### Problem to solve
Print the material word for word, from its first line through the line containing "The clock reads 1,40", including both ends and nothing else.

### Source material
______

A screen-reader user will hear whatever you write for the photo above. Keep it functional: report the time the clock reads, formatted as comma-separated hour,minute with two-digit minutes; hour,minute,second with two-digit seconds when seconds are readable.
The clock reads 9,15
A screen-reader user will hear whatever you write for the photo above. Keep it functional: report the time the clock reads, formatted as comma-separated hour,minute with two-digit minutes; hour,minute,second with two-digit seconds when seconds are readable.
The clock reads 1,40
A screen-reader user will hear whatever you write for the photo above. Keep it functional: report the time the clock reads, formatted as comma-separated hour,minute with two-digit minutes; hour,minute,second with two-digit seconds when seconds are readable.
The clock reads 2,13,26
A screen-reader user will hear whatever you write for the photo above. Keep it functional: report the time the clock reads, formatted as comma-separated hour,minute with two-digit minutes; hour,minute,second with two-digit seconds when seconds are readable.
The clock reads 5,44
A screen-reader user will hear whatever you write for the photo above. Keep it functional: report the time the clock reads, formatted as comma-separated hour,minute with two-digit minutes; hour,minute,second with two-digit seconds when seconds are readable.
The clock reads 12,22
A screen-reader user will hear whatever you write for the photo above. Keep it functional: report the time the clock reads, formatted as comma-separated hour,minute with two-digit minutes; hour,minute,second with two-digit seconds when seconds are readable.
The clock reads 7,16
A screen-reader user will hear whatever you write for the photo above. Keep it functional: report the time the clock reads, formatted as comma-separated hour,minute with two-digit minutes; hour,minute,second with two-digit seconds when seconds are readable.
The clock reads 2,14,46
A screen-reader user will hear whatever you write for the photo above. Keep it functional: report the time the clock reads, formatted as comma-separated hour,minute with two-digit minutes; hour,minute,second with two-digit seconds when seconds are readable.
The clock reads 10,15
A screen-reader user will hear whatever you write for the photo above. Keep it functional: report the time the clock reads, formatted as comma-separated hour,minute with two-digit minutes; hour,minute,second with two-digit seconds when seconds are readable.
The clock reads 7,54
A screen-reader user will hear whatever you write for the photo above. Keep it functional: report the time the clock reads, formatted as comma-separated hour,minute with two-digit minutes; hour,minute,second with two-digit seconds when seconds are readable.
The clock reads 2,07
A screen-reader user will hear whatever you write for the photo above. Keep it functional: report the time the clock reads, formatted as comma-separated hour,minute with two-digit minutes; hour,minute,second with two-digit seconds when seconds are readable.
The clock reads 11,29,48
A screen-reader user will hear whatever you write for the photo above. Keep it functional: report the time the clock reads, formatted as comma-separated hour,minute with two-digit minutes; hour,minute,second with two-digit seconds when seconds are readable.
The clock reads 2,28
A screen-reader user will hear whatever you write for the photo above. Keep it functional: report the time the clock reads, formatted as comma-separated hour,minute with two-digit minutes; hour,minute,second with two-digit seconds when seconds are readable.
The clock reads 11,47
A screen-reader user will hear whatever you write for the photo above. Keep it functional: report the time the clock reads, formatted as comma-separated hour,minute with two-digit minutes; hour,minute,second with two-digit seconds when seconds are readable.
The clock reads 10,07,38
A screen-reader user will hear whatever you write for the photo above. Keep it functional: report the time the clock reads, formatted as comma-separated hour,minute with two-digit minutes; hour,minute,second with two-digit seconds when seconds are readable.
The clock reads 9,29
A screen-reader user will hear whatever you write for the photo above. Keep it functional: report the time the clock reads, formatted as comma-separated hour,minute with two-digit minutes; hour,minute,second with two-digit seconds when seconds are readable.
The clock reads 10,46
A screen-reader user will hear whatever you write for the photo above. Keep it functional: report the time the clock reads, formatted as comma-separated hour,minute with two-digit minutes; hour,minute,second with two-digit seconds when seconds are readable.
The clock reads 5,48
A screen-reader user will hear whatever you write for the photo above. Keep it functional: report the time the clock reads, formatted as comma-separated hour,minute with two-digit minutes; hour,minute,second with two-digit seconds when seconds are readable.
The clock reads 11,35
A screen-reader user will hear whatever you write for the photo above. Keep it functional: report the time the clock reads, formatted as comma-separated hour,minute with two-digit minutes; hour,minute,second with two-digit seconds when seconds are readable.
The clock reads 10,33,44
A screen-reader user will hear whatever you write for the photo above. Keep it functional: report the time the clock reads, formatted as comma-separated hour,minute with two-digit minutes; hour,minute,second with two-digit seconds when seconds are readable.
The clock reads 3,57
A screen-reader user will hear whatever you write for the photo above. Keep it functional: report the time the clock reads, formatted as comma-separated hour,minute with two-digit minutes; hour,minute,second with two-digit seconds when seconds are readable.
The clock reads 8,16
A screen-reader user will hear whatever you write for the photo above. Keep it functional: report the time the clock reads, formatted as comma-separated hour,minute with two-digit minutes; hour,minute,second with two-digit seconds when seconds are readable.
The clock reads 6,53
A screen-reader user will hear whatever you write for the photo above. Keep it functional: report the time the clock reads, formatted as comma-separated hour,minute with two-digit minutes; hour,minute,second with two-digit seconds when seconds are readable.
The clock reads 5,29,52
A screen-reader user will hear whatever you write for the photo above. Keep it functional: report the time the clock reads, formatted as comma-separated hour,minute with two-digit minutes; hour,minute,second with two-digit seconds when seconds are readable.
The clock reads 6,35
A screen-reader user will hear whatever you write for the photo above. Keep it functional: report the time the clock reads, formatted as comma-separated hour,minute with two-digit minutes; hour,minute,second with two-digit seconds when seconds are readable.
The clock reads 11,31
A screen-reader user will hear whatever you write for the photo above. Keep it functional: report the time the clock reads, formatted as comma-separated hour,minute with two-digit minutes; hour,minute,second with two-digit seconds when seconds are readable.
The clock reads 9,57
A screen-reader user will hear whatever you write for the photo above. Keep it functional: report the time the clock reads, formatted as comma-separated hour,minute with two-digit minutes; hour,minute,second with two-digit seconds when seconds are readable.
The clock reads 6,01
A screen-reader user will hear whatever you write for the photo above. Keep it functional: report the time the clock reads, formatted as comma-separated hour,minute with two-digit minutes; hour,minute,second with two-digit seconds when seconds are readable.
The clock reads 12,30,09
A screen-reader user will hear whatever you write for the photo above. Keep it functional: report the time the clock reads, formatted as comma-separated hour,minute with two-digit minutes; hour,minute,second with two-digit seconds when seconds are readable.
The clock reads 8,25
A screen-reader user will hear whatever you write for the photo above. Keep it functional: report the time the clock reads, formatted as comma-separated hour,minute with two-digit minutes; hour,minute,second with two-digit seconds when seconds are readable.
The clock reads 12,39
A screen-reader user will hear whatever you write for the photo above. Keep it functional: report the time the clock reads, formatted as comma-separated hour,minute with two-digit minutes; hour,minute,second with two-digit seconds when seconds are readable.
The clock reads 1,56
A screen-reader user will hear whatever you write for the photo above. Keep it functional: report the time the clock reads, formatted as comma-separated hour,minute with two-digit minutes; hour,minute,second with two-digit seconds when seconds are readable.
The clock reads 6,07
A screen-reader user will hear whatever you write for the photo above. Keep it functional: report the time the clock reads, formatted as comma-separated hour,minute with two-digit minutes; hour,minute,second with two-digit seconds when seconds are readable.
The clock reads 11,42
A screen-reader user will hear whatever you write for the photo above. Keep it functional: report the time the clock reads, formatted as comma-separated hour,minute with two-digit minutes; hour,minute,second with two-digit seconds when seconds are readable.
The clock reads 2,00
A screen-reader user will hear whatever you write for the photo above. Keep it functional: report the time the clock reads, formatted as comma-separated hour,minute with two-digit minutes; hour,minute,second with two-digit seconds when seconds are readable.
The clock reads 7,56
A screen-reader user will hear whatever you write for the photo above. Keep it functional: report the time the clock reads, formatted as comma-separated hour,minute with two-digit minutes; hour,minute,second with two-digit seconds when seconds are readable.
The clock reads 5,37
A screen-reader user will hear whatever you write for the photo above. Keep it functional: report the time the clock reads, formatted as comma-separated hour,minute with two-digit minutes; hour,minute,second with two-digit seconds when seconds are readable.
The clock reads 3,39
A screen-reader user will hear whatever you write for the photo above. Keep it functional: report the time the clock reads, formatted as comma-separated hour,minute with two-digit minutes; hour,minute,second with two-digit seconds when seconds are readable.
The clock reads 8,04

______

### Result of this task
A screen-reader user will hear whatever you write for the photo above. Keep it functional: report the time the clock reads, formatted as comma-separated hour,minute with two-digit minutes; hour,minute,second with two-digit seconds when seconds are readable.
The clock reads 9,15
A screen-reader user will hear whatever you write for the photo above. Keep it functional: report the time the clock reads, formatted as comma-separated hour,minute with two-digit minutes; hour,minute,second with two-digit seconds when seconds are readable.
The clock reads 1,40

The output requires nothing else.